IBM highlights that the centre will nurture a community that uses generative AI to tackle societal and business challenges, including sustainability, public infrastructure, healthcare, education, and inclusion. The initiative underscores IBM’s commitment to fostering AI innovation and addressing complex integration issues in the business landscape.

Why does it matter?

lBM’s new GenAI hub stems from a significant investment in advancing AI technology in India. This centre is set to play a crucial role in accelerating AI innovation, boosting productivity, and enhancing generative AI expertise, which is critical for the growth of enterprises, startups, and partners. By providing access to advanced AI technologies and expert knowledge, the centre aims to overcome the challenges of AI integration and deployment, thereby fostering a robust AI ecosystem. Furthermore, the initiative underscores the potential of generative AI to address pressing societal and business challenges, contributing to advancements in sustainability, public infrastructure, healthcare, education, and inclusion.

Microsoft committed to expanding AI in education in Hong Kong

US tech giant Microsoft is committed to offering generative AI services in Hong Kong through educational initiatives, despite OpenAI’s access restrictions in the city and mainland China. Microsoft collaborated with the Education University of Hong Kong Jockey Club Primary School to offer AI services starting last year.

About 220 students in grades 5 and 6 used Microsoft’s chatbot and text-to-image tools in science classes. Principal Elsa Cheung Kam Yan noted that AI enhances learning by broadening students’ access to information and allowing exploration beyond textbooks. Vice-Principal Philip Law Kam Yuen added that in collaboration with Microsoft Hong Kong for 12 years, the school plans to extend AI usage to more classes.
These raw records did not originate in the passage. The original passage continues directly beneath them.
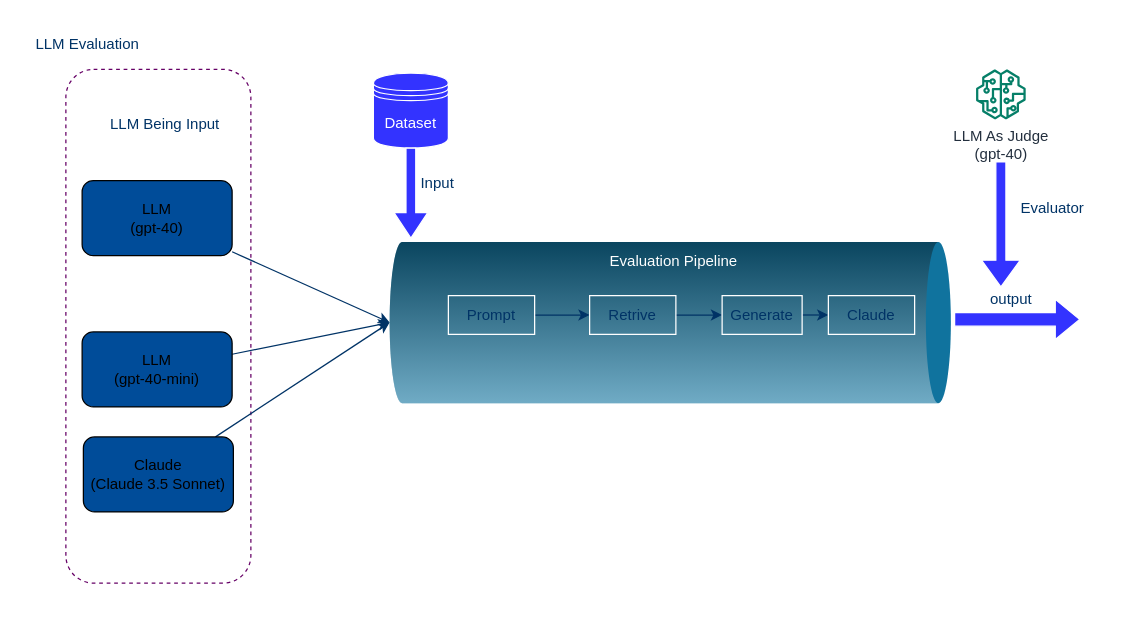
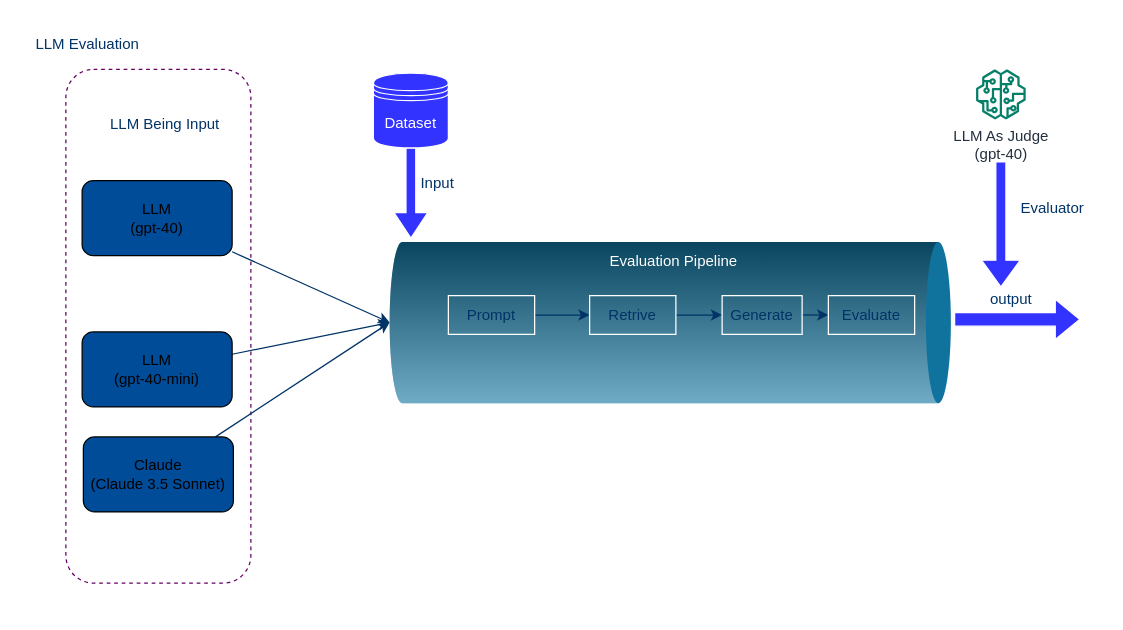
  <mxCell id="0" />
  <mxCell id="1" parent="0" />
  <mxCell id="2" value="" style="rounded=1;whiteSpace=wrap;html=1;fontColor=#003366;fillColor=none;dashed=1;strokeColor=#660066;" vertex="1" parent="1"><mxGeometry x="52" y="55" width="148" height="411" as="geometry" /></mxCell>
  <mxCell id="3" style="edgeStyle=none;html=1;entryX=0.5;entryY=1;entryDx=0;entryDy=0;entryPerimeter=0;strokeColor=#003366;fontColor=#003366;" edge="1" parent="1" source="4" target="13"><mxGeometry relative="1" as="geometry" /></mxCell>
  <mxCell id="4" value="LLM&lt;br&gt;(gpt-40)" style="rounded=1;whiteSpace=wrap;html=1;fillColor=#004C99;" vertex="1" parent="1"><mxGeometry x="65" y="144" width="120" height="60" as="geometry" /></mxCell>
  <mxCell id="5" value="&lt;font color=&quot;#003366&quot;&gt;LLM Evaluation&lt;/font&gt;" style="text;html=1;strokeColor=none;fillColor=none;align=center;verticalAlign=middle;whiteSpace=wrap;rounded=0;" vertex="1" parent="1"><mxGeometry x="20" y="20" width="99" height="30" as="geometry" /></mxCell>
  <mxCell id="6" value="LLM Being Input" style="text;html=1;align=center;verticalAlign=middle;resizable=0;points=[];autosize=1;strokeColor=none;fillColor=none;fontColor=#003366;" vertex="1" parent="1"><mxGeometry x="65" y="86" width="132" height="26" as="geometry" /></mxCell>
  <mxCell id="7" style="edgeStyle=none;html=1;entryX=0.5;entryY=1;entryDx=0;entryDy=0;entryPerimeter=0;strokeColor=#003366;fontColor=#003366;" edge="1" parent="1" source="8" target="13"><mxGeometry relative="1" as="geometry" /></mxCell>
  <mxCell id="8" value="LLM&lt;br&gt;(gpt-40-mini)" style="rounded=1;whiteSpace=wrap;html=1;fillColor=#004C99;" vertex="1" parent="1"><mxGeometry x="65" y="265" width="120" height="60" as="geometry" /></mxCell>
  <mxCell id="9" style="edgeStyle=none;html=1;entryX=0.5;entryY=1;entryDx=0;entryDy=0;entryPerimeter=0;strokeColor=#003366;fontColor=#003366;" edge="1" parent="1" source="10" target="13"><mxGeometry relative="1" as="geometry" /></mxCell>
  <mxCell id="10" value="Claude&lt;br&gt;(Claude 3.5 Sonnet)" style="rounded=1;whiteSpace=wrap;html=1;fillColor=#004C99;" vertex="1" parent="1"><mxGeometry x="66" y="349" width="120" height="60" as="geometry" /></mxCell>
  <mxCell id="11" value="&lt;font color=&quot;#ffffff&quot;&gt;Dataset&lt;/font&gt;" style="shape=datastore;whiteSpace=wrap;html=1;strokeColor=#FFFFFF;fontColor=#003366;fillColor=#3333FF;" vertex="1" parent="1"><mxGeometry x="298" y="58" width="60" height="60" as="geometry" /></mxCell>
  <mxCell id="12" value="LLM As Judge&lt;br&gt;(gpt-40)" style="sketch=0;outlineConnect=0;fontColor=#232F3E;gradientColor=none;fillColor=#067F68;strokeColor=none;dashed=0;verticalLabelPosition=bottom;verticalAlign=top;align=center;html=1;fontSize=12;fontStyle=0;aspect=fixed;pointerEvents=1;shape=mxgraph.aws4.sagemaker_model;" vertex="1" parent="1"><mxGeometry x="780" y="55" width="40" height="40" as="geometry" /></mxCell>
  <mxCell id="13" value="" style="verticalLabelPosition=bottom;verticalAlign=top;html=1;shape=mxgraph.infographic.cylinder;fillColor=#10739E;strokeColor=none;fontColor=#FFFFFF;rotation=90;" vertex="1" parent="1"><mxGeometry x="471" y="33" width="129" height="449" as="geometry" /></mxCell>
  <mxCell id="14" value="" style="html=1;shadow=0;dashed=0;align=center;verticalAlign=middle;shape=mxgraph.arrows2.arrow;dy=0.71;dx=20.38;direction=south;notch=0;labelBackgroundColor=none;strokeColor=#FFFFFF;fontColor=#003366;fillColor=#3333FF;" vertex="1" parent="1"><mxGeometry x="314.5" y="118" width="27" height="72" as="geometry" /></mxCell>
  <mxCell id="15" value="Input" style="text;html=1;align=center;verticalAlign=middle;resizable=0;points=[];autosize=1;strokeColor=none;fillColor=none;fontColor=#003366;" vertex="1" parent="1"><mxGeometry x="326" y="133" width="45" height="26" as="geometry" /></mxCell>
  <mxCell id="16" value="" style="html=1;shadow=0;dashed=0;align=center;verticalAlign=middle;shape=mxgraph.arrows2.arrow;dy=0.66;dx=19.49;notch=0;labelBackgroundColor=none;strokeColor=#FFFFFF;fontColor=#003366;fillColor=#3333FF;" vertex="1" parent="1"><mxGeometry x="763" y="239" width="100" height="32" as="geometry" /></mxCell>
  <mxCell id="17" value="output" style="text;html=1;align=center;verticalAlign=middle;resizable=0;points=[];autosize=1;strokeColor=none;fillColor=none;fontColor=#003366;" vertex="1" parent="1"><mxGeometry x="782" y="226" width="51" height="26" as="geometry" /></mxCell>
  <mxCell id="18" value="" style="html=1;shadow=0;dashed=0;align=center;verticalAlign=middle;shape=mxgraph.arrows2.arrow;dy=0.74;dx=21.38;direction=south;notch=0;labelBackgroundColor=none;strokeColor=#FFFFFF;fontColor=#003366;fillColor=#3333FF;" vertex="1" parent="1"><mxGeometry x="784.5" y="129" width="31" height="100" as="geometry" /></mxCell>
  <mxCell id="19" value="Evaluator" style="text;html=1;align=center;verticalAlign=middle;resizable=0;points=[];autosize=1;strokeColor=none;fillColor=none;fontColor=#003366;" vertex="1" parent="1"><mxGeometry x="806.5" y="153" width="69" height="26" as="geometry" /></mxCell>
  <mxCell id="20" style="edgeStyle=none;html=1;entryX=0;entryY=0.5;entryDx=0;entryDy=0;strokeColor=#003366;fontColor=#003366;" edge="1" parent="1" source="21" target="23"><mxGeometry relative="1" as="geometry" /></mxCell>
  <mxCell id="21" value="Prompt" style="rounded=0;whiteSpace=wrap;html=1;labelBackgroundColor=none;strokeColor=#FFFFFF;fontColor=#003366;fillColor=none;" vertex="1" parent="1"><mxGeometry x="358" y="236" width="69" height="31" as="geometry" /></mxCell>
  <mxCell id="22" style="edgeStyle=none;html=1;entryX=0;entryY=0.5;entryDx=0;entryDy=0;strokeColor=#003366;fontColor=#003366;" edge="1" parent="1" source="23" target="25"><mxGeometry relative="1" as="geometry" /></mxCell>
  <mxCell id="23" value="Retrive" style="rounded=0;whiteSpace=wrap;html=1;labelBackgroundColor=none;strokeColor=#FFFFFF;fontColor=#003366;fillColor=none;" vertex="1" parent="1"><mxGeometry x="471" y="236" width="69" height="31" as="geometry" /></mxCell>
  <mxCell id="24" style="edgeStyle=none;html=1;entryX=0;entryY=0.5;entryDx=0;entryDy=0;strokeColor=#003366;fontColor=#003366;" edge="1" parent="1" source="25" target="26"><mxGeometry relative="1" as="geometry" /></mxCell>
  <mxCell id="25" value="Generate" style="rounded=0;whiteSpace=wrap;html=1;labelBackgroundColor=none;strokeColor=#FFFFFF;fontColor=#003366;fillColor=none;" vertex="1" parent="1"><mxGeometry x="577" y="236" width="64" height="31" as="geometry" /></mxCell>
- <mxCell id="26" value="Claude" style="rounded=0;whiteSpace=wrap;html=1;labelBackgroundColor=none;strokeColor=#FFFFFF;fontColor=#003366;fillColor=none;" vertex="1" parent="1"><mxGeometry x="662" y="236" width="69" height="31" as="geometry" /></mxCell>
+ <mxCell id="26" value="Evaluate" style="rounded=0;whiteSpace=wrap;html=1;labelBackgroundColor=none;strokeColor=#FFFFFF;fontColor=#003366;fillColor=none;" vertex="1" parent="1"><mxGeometry x="662" y="236" width="69" height="31" as="geometry" /></mxCell>
  <mxCell id="27" value="&lt;font color=&quot;#ffffff&quot;&gt;Evaluation Pipeline&lt;/font&gt;" style="text;html=1;align=center;verticalAlign=middle;resizable=0;points=[];autosize=1;strokeColor=none;fillColor=none;fontColor=#003366;" vertex="1" parent="1"><mxGeometry x="478" y="196" width="120" height="26" as="geometry" /></mxCell>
Additionally, Microsoft also has agreements with eight Hong Kong universities to promote AI services. Fred Sheu, national technology officer of Microsoft in Hong Kong, reaffirmed Microsoft’s commitment to maintaining its Azure AI services, which use OpenAI’s models, further emphasising that API restrictions by OpenAI will not affect the company. Microsoft’s investment in OpenAI reportedly allows it to receive up to 49% of the profits from OpenAI’s for-profit arm. As all government-funded universities in Hong Kong have already acquired the Azure OpenAI service, they are thus qualified users. He also emphasised that Microsoft intends to extend this service to all schools in Hong Kong over the next few years.

AI impact in music production: Nearly 25% of producers embrace innovation

A recent survey by Tracklib reveals that 25% of music producers are now integrating AI into their creative processes, marking a significant adoption of technology within the industry. However, most producers exhibit resistance towards AI, citing concerns over losing creative control as a primary barrier.

Among those using AI, the survey found that most employ it for stem separation (73.9%) rather than full song creation, which is used by only a small fraction (3%). Concerns among non-users primarily revolve around artistic integrity (82.2%) and doubts about AI’s ability to maintain quality (34.5%), with additional concerns including cost and copyright issues.

Interestingly, the survey highlights a stark divide between perceptions of assistive AI, which aids in music creation, and generative AI, which directly generates elements or entire songs. While some producers hold a positive view of assistive AI, generative AI faces stronger opposition, especially among younger respondents.

Overall, the survey underscores a cautious optimism about AI’s future impact on music production, with 70% of respondents expecting it to have a significant influence going forward. Despite current reservations, Tracklib predicts continued adoption of music AI, noting it is entering the “early majority” phase of adoption according to technology adoption models.